- **TASK PROMPT**: Update the lines from the one containing "Доставка и оплата" up to and including the one containing "Договор оферты" by replacing "Вакансии" with "Карьера". Give only those lines, with nothing else changed.

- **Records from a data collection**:
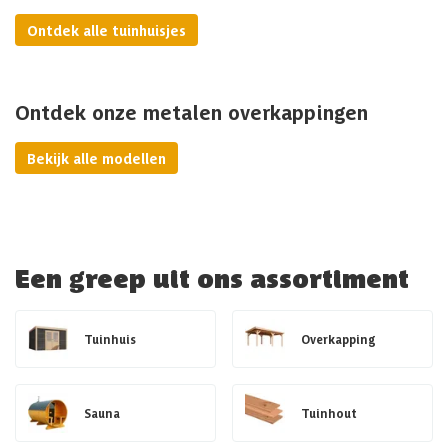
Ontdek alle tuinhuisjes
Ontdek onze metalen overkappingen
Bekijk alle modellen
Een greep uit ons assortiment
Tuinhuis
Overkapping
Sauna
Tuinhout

...

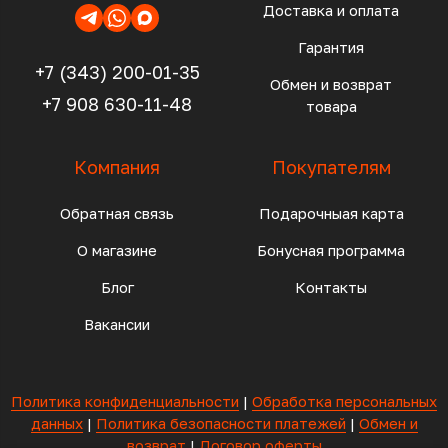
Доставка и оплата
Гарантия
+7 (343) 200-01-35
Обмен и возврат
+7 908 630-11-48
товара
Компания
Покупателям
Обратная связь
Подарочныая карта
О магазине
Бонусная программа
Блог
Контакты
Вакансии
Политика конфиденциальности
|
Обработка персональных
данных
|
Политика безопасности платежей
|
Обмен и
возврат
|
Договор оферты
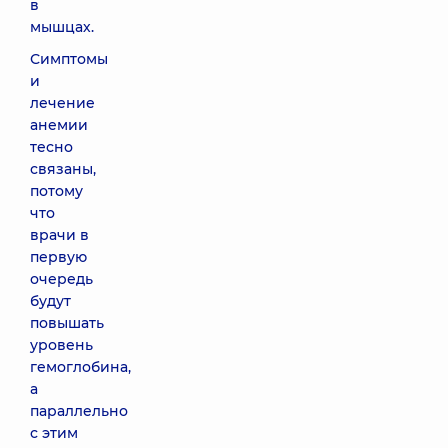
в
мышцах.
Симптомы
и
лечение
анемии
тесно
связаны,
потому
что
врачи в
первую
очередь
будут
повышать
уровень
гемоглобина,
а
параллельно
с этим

- **SOLUTION TO THE EXERCISE**:
Доставка и оплата
Гарантия
+7 (343) 200-01-35
Обмен и возврат
+7 908 630-11-48
товара
Компания
Покупателям
Обратная связь
Подарочныая карта
О магазине
Бонусная программа
Блог
Контакты
Карьера
Политика конфиденциальности
|
Обработка персональных
данных
|
Политика безопасности платежей
|
Обмен и
возврат
|
Договор оферты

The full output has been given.